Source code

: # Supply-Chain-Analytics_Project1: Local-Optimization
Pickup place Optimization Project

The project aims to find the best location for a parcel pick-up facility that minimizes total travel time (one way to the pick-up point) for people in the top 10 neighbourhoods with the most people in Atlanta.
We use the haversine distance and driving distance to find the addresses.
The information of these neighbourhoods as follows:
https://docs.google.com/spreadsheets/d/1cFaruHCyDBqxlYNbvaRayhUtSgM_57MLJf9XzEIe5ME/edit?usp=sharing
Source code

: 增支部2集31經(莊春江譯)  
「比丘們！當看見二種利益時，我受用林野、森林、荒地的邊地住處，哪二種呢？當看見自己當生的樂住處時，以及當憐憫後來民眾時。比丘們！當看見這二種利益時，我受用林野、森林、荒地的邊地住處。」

· · · · · · ·

__AIM OF THE TASK__
Look through the records for the string "find". Copy every line that has it.

__TASK OUTPUT__
The project aims to find the best location for a parcel pick-up facility that minimizes total travel time (one way to the pick-up point) for people in the top 10 neighbourhoods with the most people in Atlanta.
We use the haversine distance and driving distance to find the addresses.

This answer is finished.